Extracted page text data:
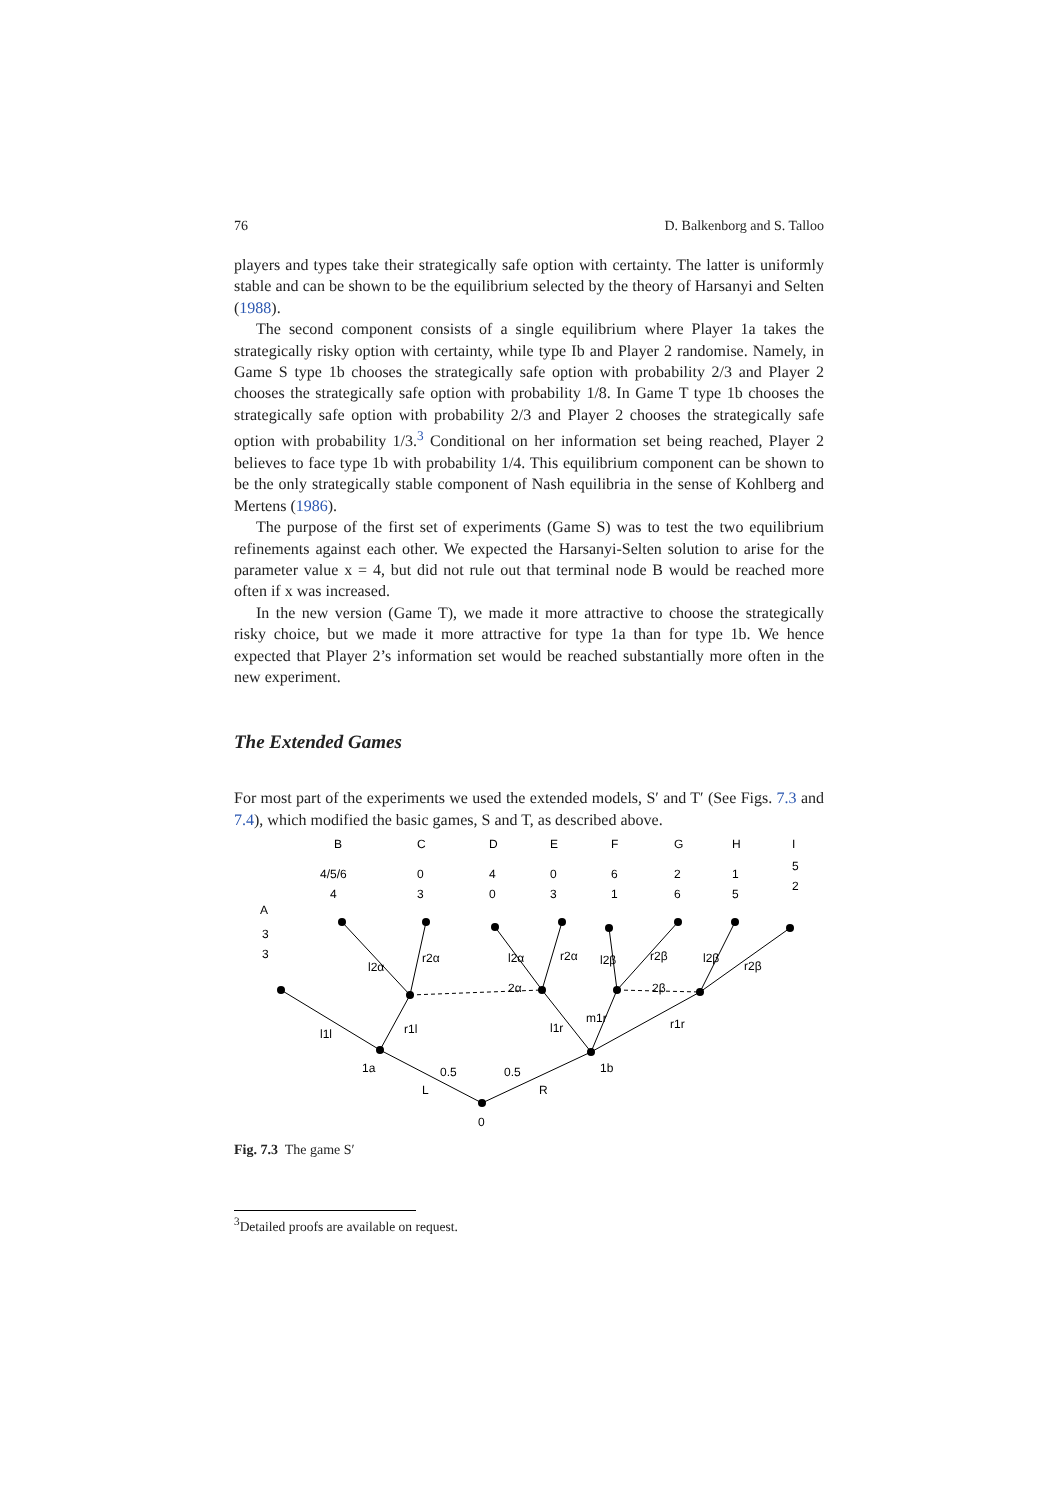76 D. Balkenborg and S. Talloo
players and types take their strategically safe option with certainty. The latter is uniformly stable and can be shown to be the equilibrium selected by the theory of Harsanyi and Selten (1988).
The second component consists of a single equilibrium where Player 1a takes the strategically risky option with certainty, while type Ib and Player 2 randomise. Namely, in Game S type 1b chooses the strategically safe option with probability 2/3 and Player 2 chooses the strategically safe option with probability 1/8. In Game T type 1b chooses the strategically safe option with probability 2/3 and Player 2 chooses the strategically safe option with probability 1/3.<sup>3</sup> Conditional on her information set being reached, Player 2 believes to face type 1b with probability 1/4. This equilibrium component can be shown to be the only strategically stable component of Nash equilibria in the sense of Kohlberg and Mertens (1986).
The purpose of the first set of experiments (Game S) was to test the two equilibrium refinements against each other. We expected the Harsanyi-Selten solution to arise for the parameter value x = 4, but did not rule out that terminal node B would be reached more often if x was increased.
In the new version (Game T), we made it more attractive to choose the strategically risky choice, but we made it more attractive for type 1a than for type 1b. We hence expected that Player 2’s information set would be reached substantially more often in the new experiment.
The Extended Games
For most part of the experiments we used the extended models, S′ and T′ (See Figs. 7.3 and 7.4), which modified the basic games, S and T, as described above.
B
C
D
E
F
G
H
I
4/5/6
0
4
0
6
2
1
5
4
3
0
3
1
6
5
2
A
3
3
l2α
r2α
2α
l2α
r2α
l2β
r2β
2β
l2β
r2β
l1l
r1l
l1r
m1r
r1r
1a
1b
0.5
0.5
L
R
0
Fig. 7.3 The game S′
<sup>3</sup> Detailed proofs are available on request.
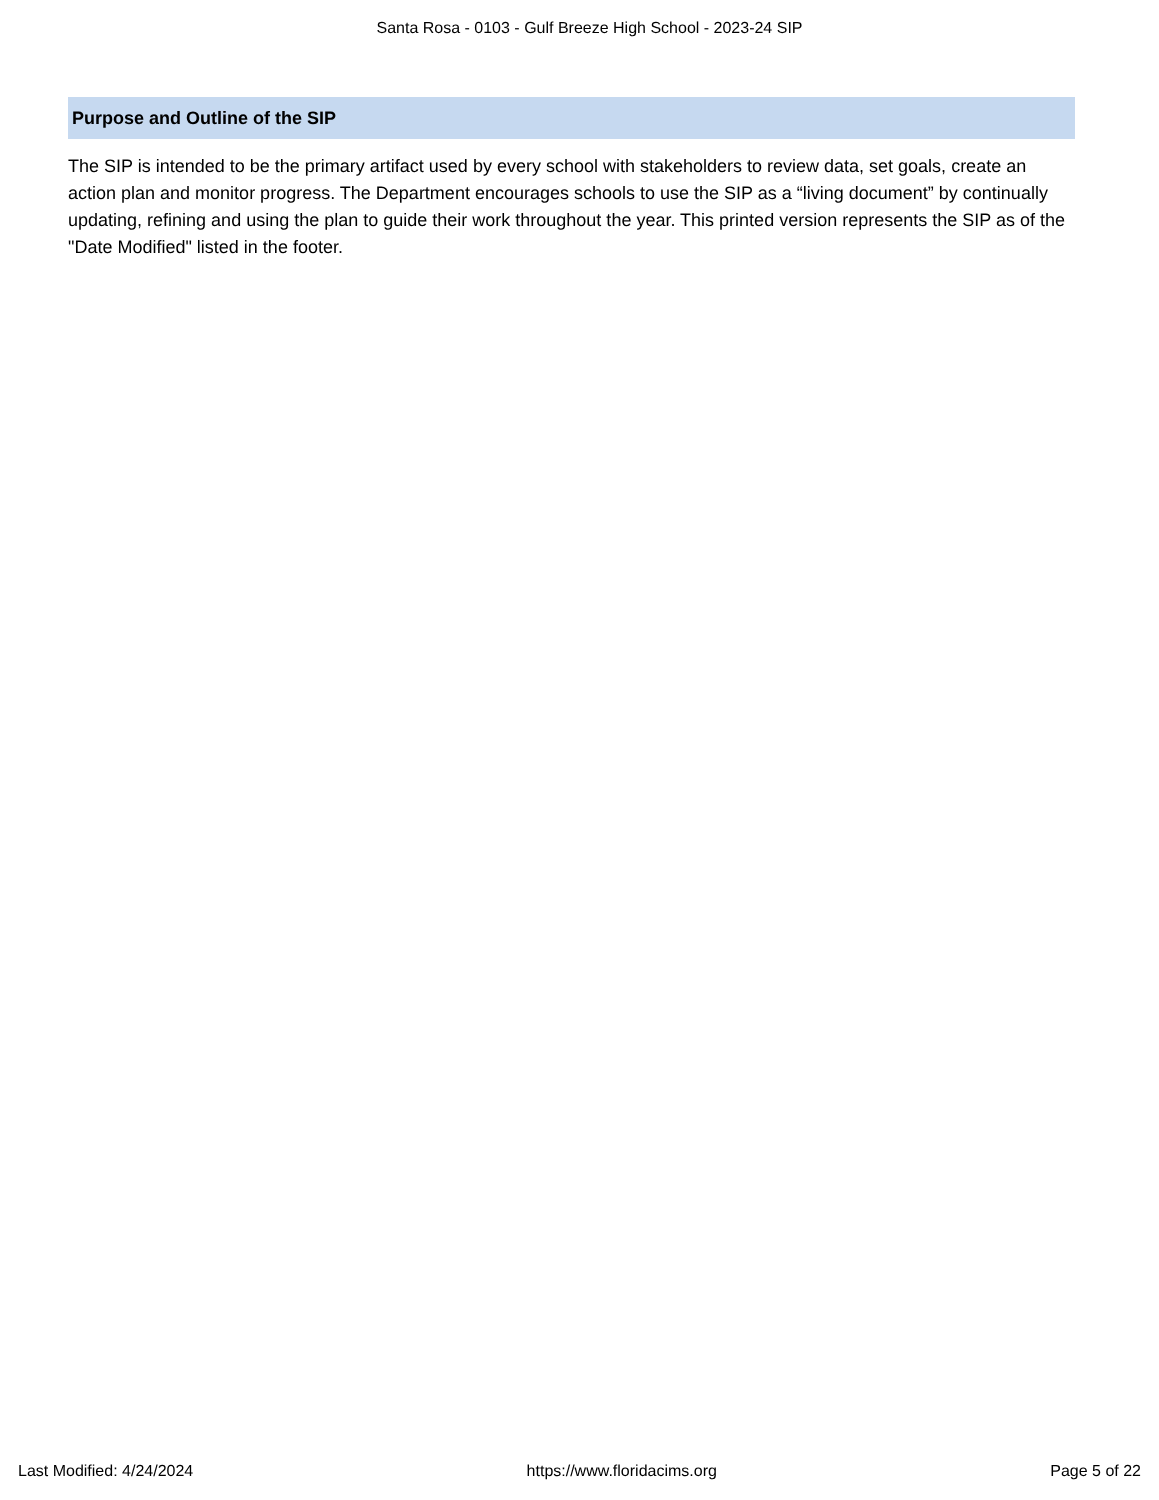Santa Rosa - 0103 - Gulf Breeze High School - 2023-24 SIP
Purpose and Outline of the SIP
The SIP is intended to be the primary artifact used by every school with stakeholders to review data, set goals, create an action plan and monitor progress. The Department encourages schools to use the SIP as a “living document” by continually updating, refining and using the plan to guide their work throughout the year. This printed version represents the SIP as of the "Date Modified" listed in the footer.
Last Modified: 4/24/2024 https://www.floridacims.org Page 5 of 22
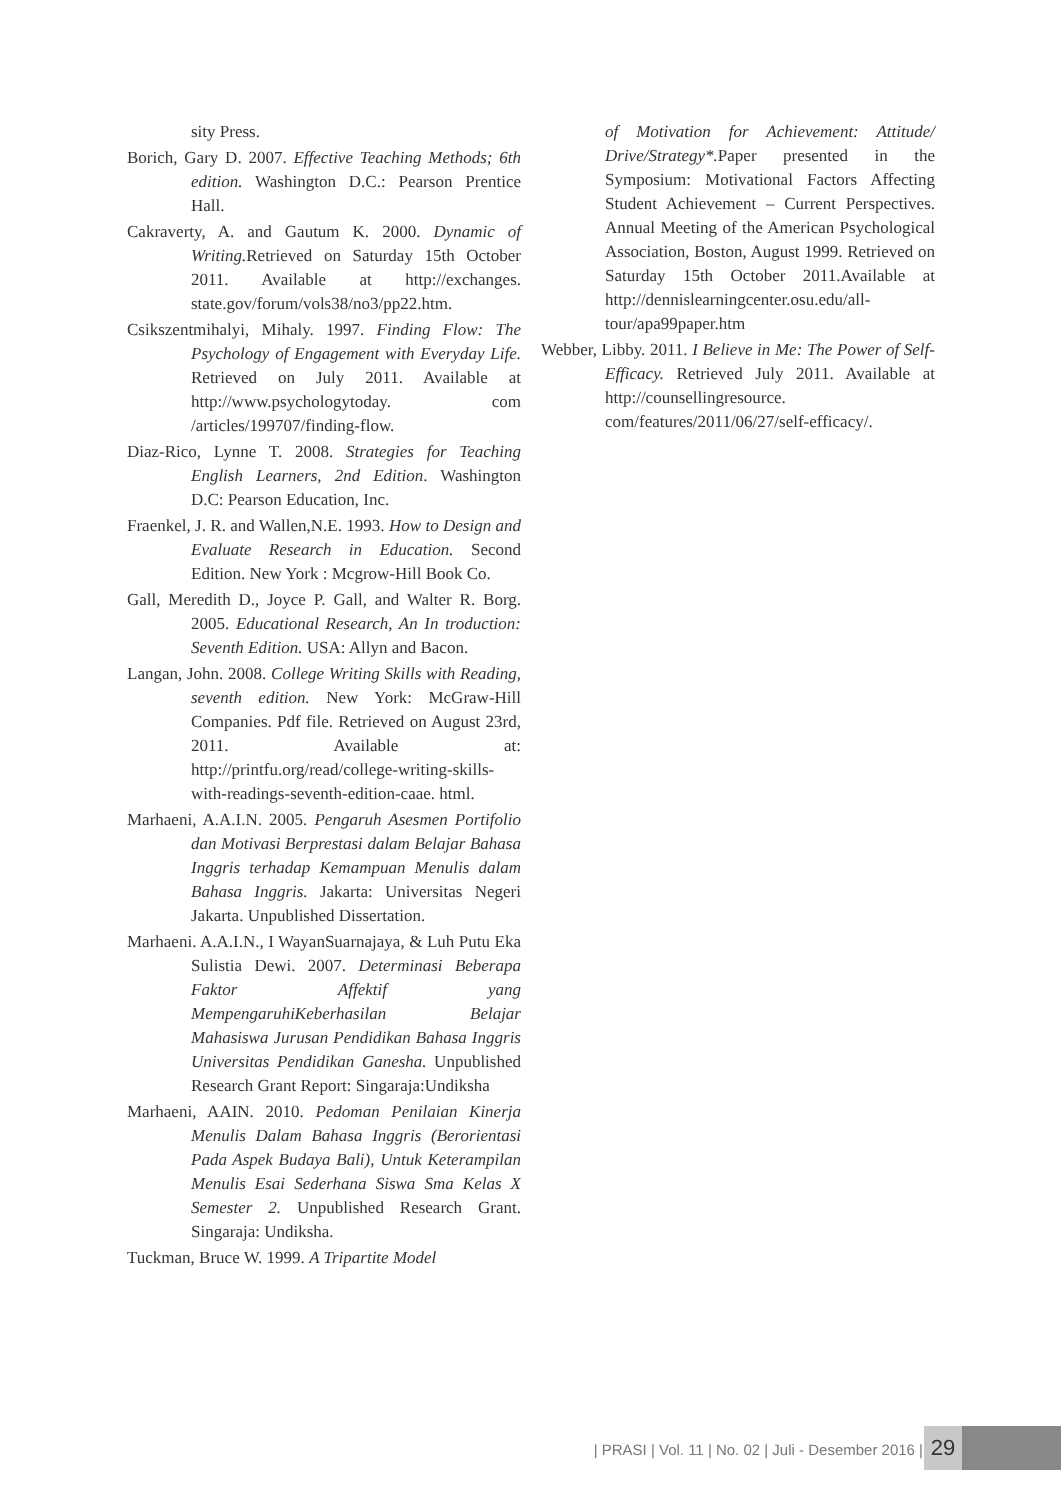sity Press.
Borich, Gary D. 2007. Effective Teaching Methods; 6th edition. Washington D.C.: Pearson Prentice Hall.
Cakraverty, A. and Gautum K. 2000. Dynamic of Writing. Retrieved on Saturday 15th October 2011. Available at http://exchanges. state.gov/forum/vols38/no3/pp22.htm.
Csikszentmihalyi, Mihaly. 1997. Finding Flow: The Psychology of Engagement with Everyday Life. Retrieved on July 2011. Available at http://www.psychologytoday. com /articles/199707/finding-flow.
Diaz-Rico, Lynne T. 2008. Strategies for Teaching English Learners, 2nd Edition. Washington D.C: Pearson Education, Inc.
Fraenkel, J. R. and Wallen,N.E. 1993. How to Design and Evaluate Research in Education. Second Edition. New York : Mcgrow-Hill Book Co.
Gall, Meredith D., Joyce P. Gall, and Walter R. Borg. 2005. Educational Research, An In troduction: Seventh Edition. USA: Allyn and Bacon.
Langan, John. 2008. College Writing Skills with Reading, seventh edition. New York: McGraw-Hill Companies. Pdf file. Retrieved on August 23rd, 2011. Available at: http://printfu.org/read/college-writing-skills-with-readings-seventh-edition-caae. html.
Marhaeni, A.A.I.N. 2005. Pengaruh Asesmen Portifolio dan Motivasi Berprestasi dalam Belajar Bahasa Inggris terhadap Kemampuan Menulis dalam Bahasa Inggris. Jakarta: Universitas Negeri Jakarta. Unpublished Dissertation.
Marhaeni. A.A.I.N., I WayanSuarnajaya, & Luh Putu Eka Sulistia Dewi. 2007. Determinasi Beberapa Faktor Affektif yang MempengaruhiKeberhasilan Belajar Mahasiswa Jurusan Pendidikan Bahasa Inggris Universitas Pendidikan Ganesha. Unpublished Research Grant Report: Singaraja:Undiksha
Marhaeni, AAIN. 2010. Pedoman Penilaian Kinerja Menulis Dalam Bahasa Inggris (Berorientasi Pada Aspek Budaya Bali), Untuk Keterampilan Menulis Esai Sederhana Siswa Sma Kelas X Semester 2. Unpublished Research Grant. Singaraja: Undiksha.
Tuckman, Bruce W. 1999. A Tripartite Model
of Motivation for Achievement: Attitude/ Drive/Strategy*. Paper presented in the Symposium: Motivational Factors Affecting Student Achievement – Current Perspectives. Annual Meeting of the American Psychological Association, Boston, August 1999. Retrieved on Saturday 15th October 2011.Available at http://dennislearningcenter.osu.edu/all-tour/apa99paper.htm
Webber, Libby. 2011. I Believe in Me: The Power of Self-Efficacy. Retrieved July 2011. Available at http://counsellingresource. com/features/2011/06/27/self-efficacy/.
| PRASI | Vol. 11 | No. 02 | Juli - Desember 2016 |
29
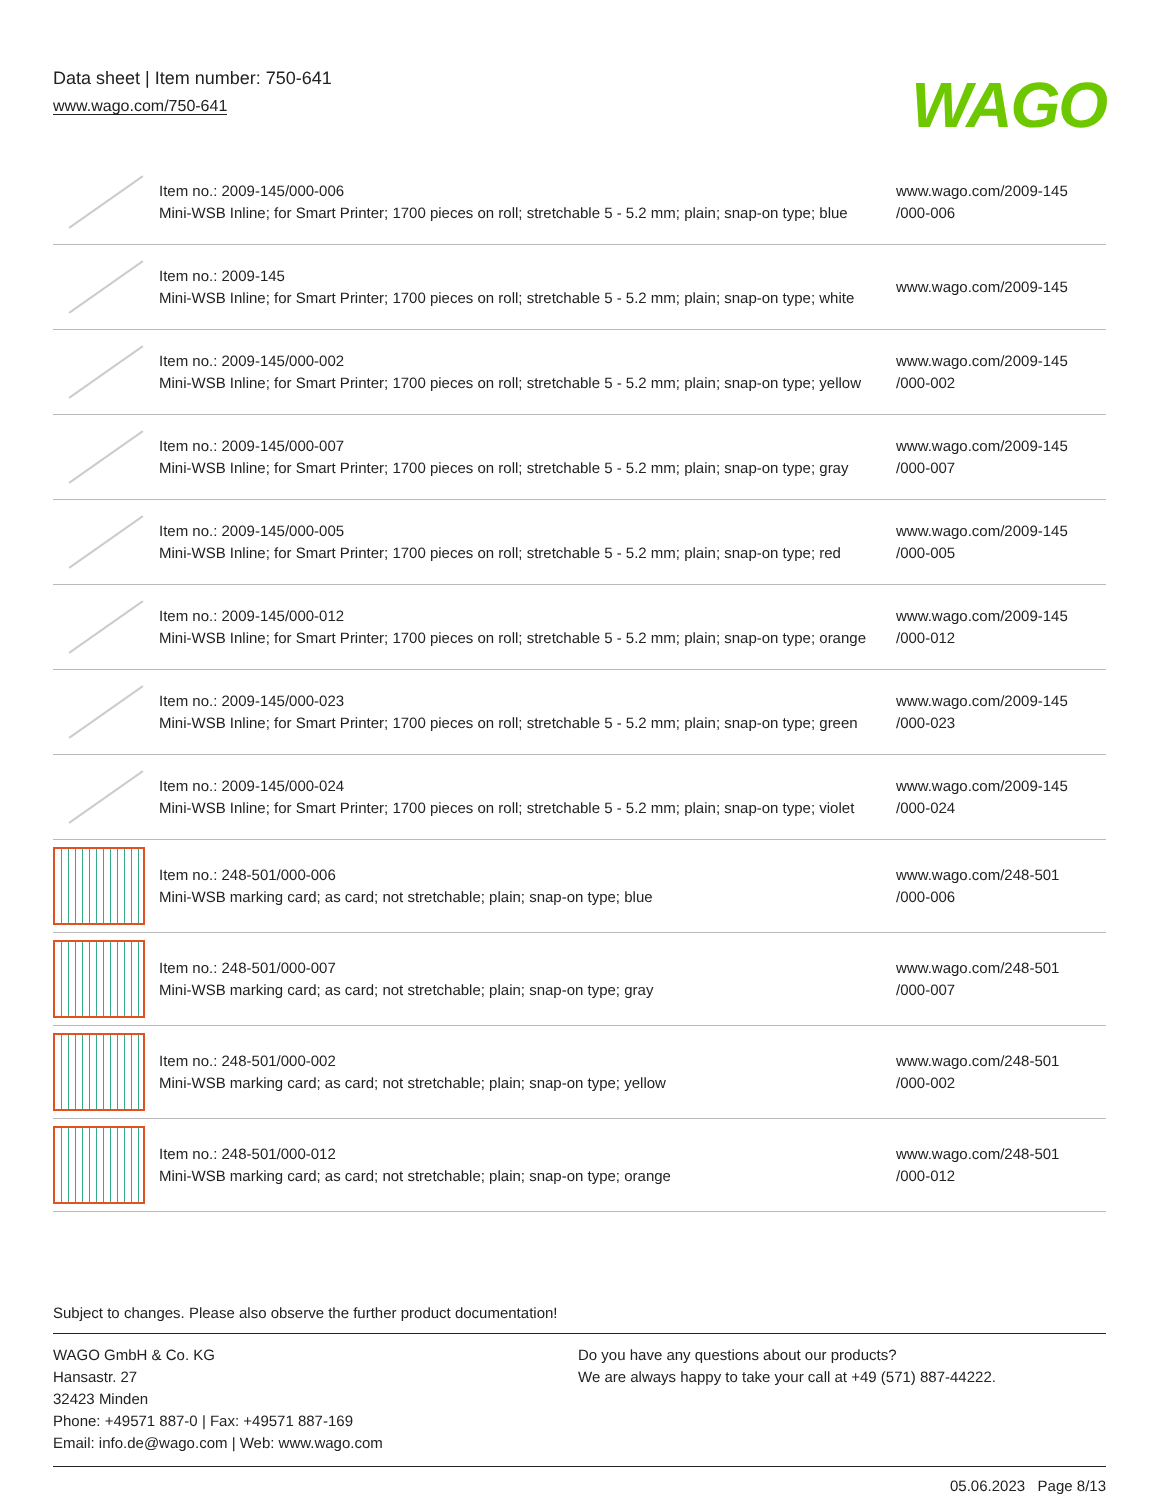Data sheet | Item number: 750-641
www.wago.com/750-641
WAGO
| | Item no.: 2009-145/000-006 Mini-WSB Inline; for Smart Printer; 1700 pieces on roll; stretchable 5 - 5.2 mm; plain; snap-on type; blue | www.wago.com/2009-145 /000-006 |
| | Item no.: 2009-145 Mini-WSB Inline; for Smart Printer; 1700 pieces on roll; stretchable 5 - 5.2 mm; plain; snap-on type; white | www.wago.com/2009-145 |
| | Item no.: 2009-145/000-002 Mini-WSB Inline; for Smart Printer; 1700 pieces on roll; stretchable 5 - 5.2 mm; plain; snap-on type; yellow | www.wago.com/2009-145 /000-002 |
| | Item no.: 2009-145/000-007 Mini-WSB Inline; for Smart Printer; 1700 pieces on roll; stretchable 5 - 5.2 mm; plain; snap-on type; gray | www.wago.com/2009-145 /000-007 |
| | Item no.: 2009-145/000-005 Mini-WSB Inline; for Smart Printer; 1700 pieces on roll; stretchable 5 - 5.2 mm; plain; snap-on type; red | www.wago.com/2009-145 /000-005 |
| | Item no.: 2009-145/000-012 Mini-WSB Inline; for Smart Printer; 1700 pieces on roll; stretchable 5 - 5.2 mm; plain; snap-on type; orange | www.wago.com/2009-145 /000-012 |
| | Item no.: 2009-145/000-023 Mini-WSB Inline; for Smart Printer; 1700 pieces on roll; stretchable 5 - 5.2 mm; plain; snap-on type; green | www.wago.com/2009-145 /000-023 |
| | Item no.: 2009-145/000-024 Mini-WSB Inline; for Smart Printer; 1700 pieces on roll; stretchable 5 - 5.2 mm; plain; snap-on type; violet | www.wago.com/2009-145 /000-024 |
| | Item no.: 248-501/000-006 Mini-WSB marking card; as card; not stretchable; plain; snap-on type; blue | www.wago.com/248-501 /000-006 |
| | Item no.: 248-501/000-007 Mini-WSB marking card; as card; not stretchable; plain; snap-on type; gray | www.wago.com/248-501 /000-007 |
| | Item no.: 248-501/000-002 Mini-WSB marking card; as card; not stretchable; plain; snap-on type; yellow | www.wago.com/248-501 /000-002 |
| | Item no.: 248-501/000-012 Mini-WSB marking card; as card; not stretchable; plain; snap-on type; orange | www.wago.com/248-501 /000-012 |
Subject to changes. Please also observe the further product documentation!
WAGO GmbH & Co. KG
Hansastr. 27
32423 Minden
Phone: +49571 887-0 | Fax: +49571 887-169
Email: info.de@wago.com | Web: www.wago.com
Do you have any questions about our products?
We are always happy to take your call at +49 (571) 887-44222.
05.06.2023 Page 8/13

▶ **Your instructions**:
Please count the lines above that contain the string "York" and reply with the number alone.

▶ **Result of the exercise**:
2